Por Dâmares Vaz/Edição: Andrea Bochi
Pesquisa coordenada pelo Oxford Internet Institute e pelo WZB Berlin Social Science Centre mostrou que os maiores aplicativos de serviços no Brasil falham em garantir direitos trabalhistas básicos aos trabalhadores. Numa pontuação que vai até dez, seis das maiores plataformas de trabalho digital do Brasil alcançaram nota muito baixa ou nem pontuaram nos princípios do trabalho decente – remuneração justa, condições justas, contratos justos, gestão justa e representação justa. As empresas iFood e 99 alcançaram apenas dois pontos cada; a Uber recebeu um ponto, e Rappi, Get Ninjas e Uber Eats (que não opera mais no Brasil) ficaram zeradas na avaliação.
Esse é o primeiro estudo do tipo no País, cujos resultados estão no relatório “Fairwork Brasil 2021: Por trabalho decente na economia de plataformas”. Outros 27 países também foram pesquisados e, de acordo com os autores, a situação precária dos trabalhadores se repete em vários lugares.
A equipe que conduziu a pesquisa no Brasil foi coordenada pelos professores Rafael Grohmann (Unisinos), Julice Salvagni (UFRGS), Roseli Figaro (USP) e Rodrigo Carelli (UFRJ). A metodologia envolveu entrevistas com trabalhadores, pesquisa documental e reuniões com gestores de plataformas. O próximo levantamento publicado pelo Fairwork Brasil está previsto para dezembro de 2022.
As condições de trabalho nas plataformas vêm sendo foco da fiscalização trabalhista desde 2017, quando ocorreu a primeira ação fiscal no setor. Depois de quatro meses de investigações, os Auditores-Fiscais do Trabalho Sérgio Aoki, Rafael Brisque Neiva e Rafael Augusto Vido da Silva autuaram a empresa Loggi Tecnologia, em São Paulo. A equipe verificou pelo menos 16 itens em que a empresa estava irregular, relativos, por exemplo, ao reconhecimento do vínculo empregatício dos motociclistas, aos recolhimentos do Fundo de Garantia por Tempo de Serviço (FGTS), e a questões de saúde e segurança do trabalho.

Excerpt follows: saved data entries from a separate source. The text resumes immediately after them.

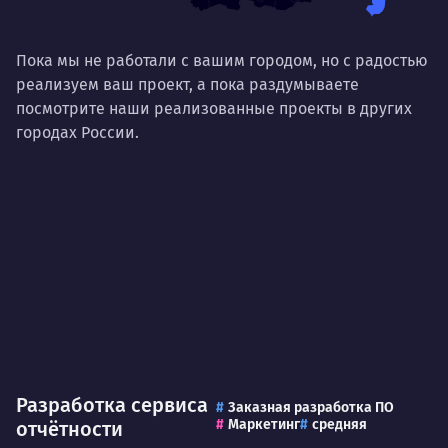
Договариваться.
Выс
пони
О работе
Пока мы не работали с вашим городом, но с радостью
нуж
реализуем ваш проект, а пока раздумываете
Ты — это то, что ты делаешь. Этим всё
посмотрите наши реализованные проекты в других
О 
сказано.
городах России.
Нра
Разработка сервиса
Заказная разработка ПО
Маркетинг
средняя
отчётности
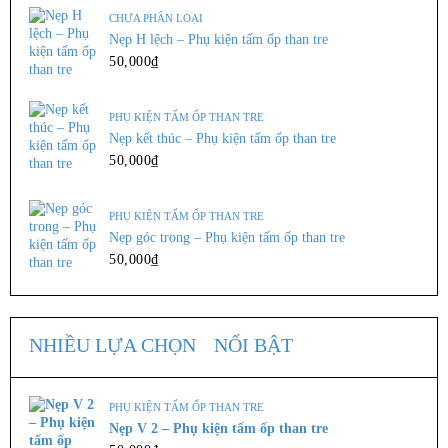
LỰA CHỌN CÁC TÙY CHỌN
CHƯA PHÂN LOẠI
Nẹp H lệch – Phụ kiện tấm ốp than tre
50,000
₫
,
TẤM NHỰA GIẢ GỖ
TRẦN NHỰA NANO
Tấm ôp An Phúc W126
PHỤ KIỆN TẤM ỐP THAN TRE
307,000
₫
Nẹp kết thúc – Phụ kiện tấm ốp than tre
Kích thước : 10 * 300cm ...
50,000
₫
THÊM VÀO GIỎ
PHỤ KIỆN TẤM ỐP THAN TRE
Nẹp góc trong – Phụ kiện tấm ốp than tre
50,000
₫
,
TẤM NHỰA GIẢ GỖ
TRẦN NHỰA NANO
Tấm ôp An Phúc W063
307,000
₫
NHIỀU LỰA CHỌN
NỔI BẬT
Kích thước : 10 * 300cm ...
PHỤ KIỆN TẤM ỐP THAN TRE
THÊM VÀO GIỎ
Nẹp V 2 – Phụ kiện tấm ốp than tre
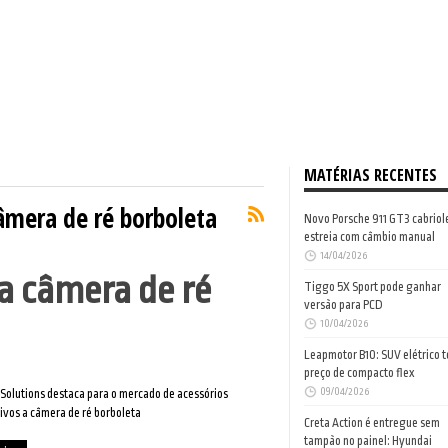
MATÉRIAS RECENTES
câmera de ré borboleta
Novo Porsche 911 GT3 cabriol
estreia com câmbio manual
14/04/2026
a câmera de ré
Tiggo 5X Sport pode ganhar
versão para PCD
10/04/2026
Leapmotor B10: SUV elétrico 
preço de compacto flex
09/04/2026
 Solutions destaca para o mercado de acessórios
vos a câmera de ré borboleta
Creta Action é entregue sem
tampão no painel: Hyundai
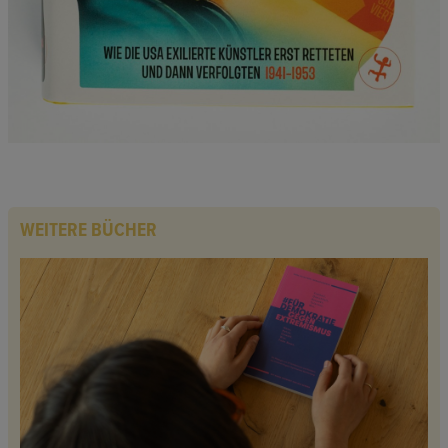
WEITERE BÜCHER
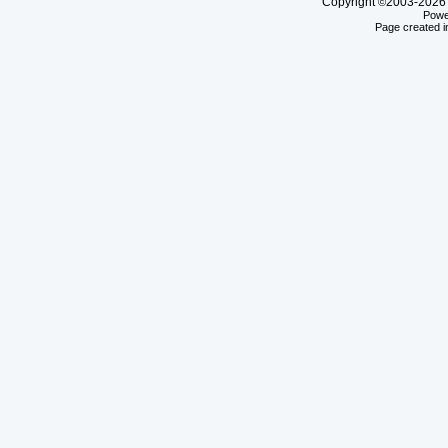
Copyright
2003-20
©
Powe
Page created i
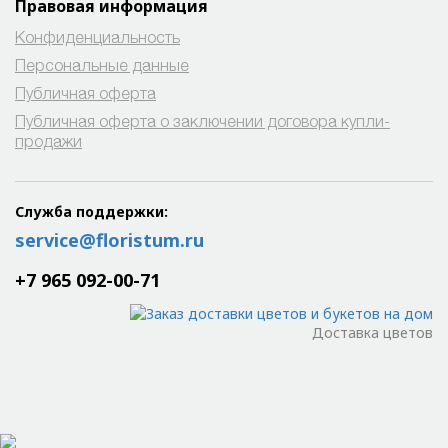
Правовая информация
Конфиденциальность
Персональные данные
Публичная оферта
Публичная оферта о заключении договора купли-
продажи
Служба поддержки:
service@floristum.ru
+7 965 092-00-71
Доставка цветов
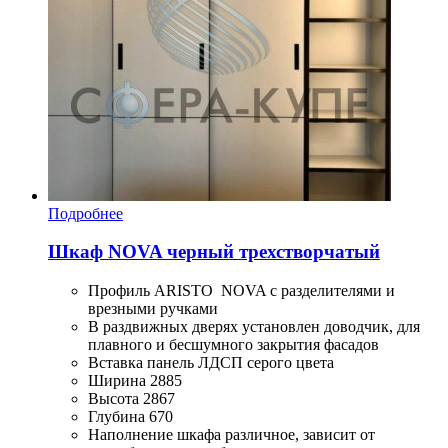
Подробнее
Шкаф NOVA черный трехстворчатый
Профиль ARISTO NOVA с разделителями и
врезными ручками
В раздвижных дверях установлен доводчик, для
плавного и бесшумного закрытия фасадов
Вставка панель ЛДСП серого цвета
Ширина 2885
Высота 2867
Глубина 670
Наполнение шкафа различное, зависит от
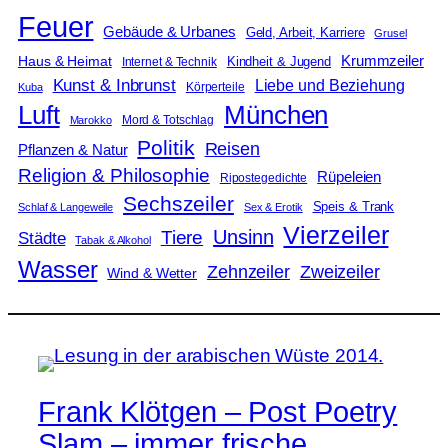
Feuer
Gebäude & Urbanes
Geld, Arbeit, Karriere
Grusel
Krummzeiler
Haus & Heimat
Kindheit & Jugend
Internet & Technik
Kunst & Inbrunst
Liebe und Beziehung
Körperteile
Kuba
Luft
München
Mord & Totschlag
Marokko
Politik
Reisen
Pflanzen & Natur
Religion & Philosophie
Rüpeleien
Ripostegedichte
Sechszeiler
Speis & Trank
Schlaf & Langeweile
Sex & Erotik
Vierzeiler
Unsinn
Tiere
Städte
Tabak & Alkohol
Wasser
Zweizeiler
Zehnzeiler
Wind & Wetter
Frank Klötgen – Post Poetry
Slam – immer frische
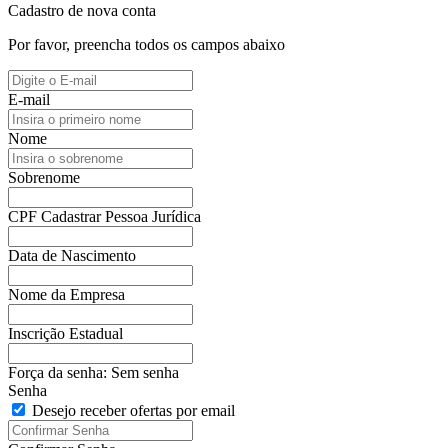
Cadastro de nova conta
Por favor, preencha todos os campos abaixo
E-mail
Nome
Sobrenome
CPF
Cadastrar Pessoa Jurídica
Data de Nascimento
Nome da Empresa
Inscrição Estadual
Força da senha:
Sem senha
Senha
Desejo receber ofertas por email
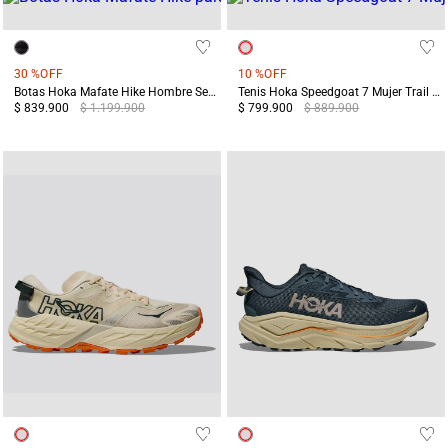
30 %
OFF
10 %
OFF
Botas Hoka Mafate Hike Hombre Senderismo Negras
Tenis Hoka Speedgoat 7 Mujer Trail Running Amarillo/ Terreo
$ 839.900
$ 1.199.900
$ 799.900
$ 889.900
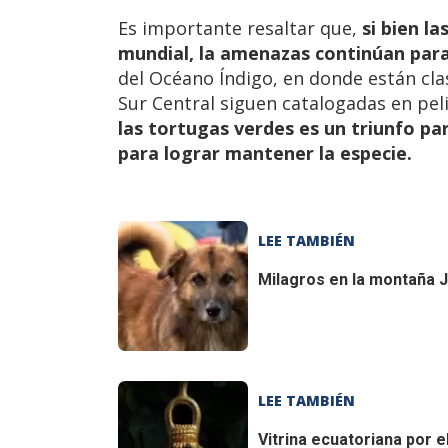
Es importante resaltar que,
si bien l
mundial, la amenazas continúan para
del Océano Índigo, en donde están clas
Sur Central siguen catalogadas en peli
las tortugas verdes es un triunfo pa
para lograr mantener la especie.
LEE TAMBIÉN
Milagros en la montaña
J
LEE TAMBIÉN
Vitrina ecuatoriana por 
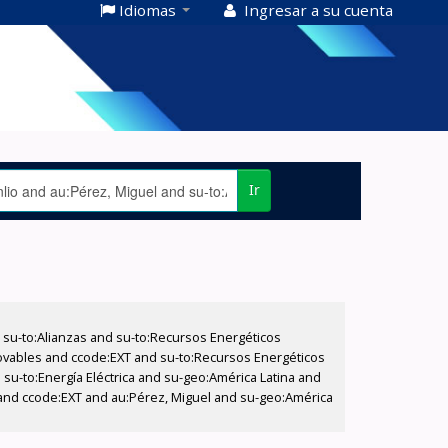
Idiomas
Ingresar a su cuenta
Ir
su-to:Alianzas and su-to:Recursos Energéticos
ovables and ccode:EXT and su-to:Recursos Energéticos
 su-to:Energía Eléctrica and su-geo:América Latina and
 and ccode:EXT and au:Pérez, Miguel and su-geo:América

Os Auditores calcularam que os valores de FGTS não pagos e das multas trabalhistas chegariam a R$ 2 milhões, referentes às infrações do período de um ano, a partir de uma amostragem de 585 trabalhadores, lotados na capital paulista.
Em 6 de dezembro de 2019, a Justiça do Trabalho em São Paulo reconheceu em primeira instância a existência de vínculo empregatício entre a Loggi e os entregadores. A decisão foi proferida no âmbito de ação civil pública movida pelo Ministério Público do Trabalho, com base no relatório da Inspeção do Trabalho. No entanto, em agosto de 2021, o Tribunal Regional do Trabalho da 2ª Região (TRT2), em São Paulo, entendeu não haver vínculo de emprego entre a empresa e os entregadores. Se reconhecido, o vínculo poderia ter beneficiado 15 mil entregadores com cadastro ativo na Loggi.
Em junho de 2018, mais uma ação fiscal autuou outra plataforma, a Rapiddo, que é do mesmo grupo que controla os aplicativos iFood e Spoonrocket. A fiscalização comprovou irregularidades na contratação de 675 motociclistas. Foram 14 autuações e duas notificações para a empresa. Somados todos os valores, a multa foi de quase R$ 1 milhão.
Foi constatada falta de reconhecimento do vínculo empregatício dos motociclistas, que não tinham as Carteiras de Trabalho assinadas. O recolhimento do FGTS também não era feito. O empregador foi autuado ainda em razão da não observância das regras e cuidados com saúde e segurança no trabalho.
Além disso, no início de 2021, a Rappi passou por uma investigação minuciosa, que levou oito meses, conduzida por Auditores-Fiscais do Trabalho do grupo de combate à informalidade e à fraude nas relações de emprego da Superintendência Regional do Trabalho em São Paulo (SRT/SP). Os Auditores concluíram que os entregadores não eram trabalhadores autônomos e que estavam presentes todos os elementos que caracterizam a subordinação e a relação de emprego gerida pela Consolidação das Leis do Trabalho (CLT). Assim, os cerca de sete mil entregadores que prestavam serviços para a Rappi, somente na cidade de São Paulo, deveriam ter tido a Carteira de Trabalho assinada.
Na ocasião, a Rappi e a empresa SmarMEI, que fazia a intermediação do pagamento aos entregadores, não apresentaram os documentos solicitados na Notificação de Apresentação de Documentos (NAD) e foram, por esse motivo, autuadas por embaraço à fiscalização.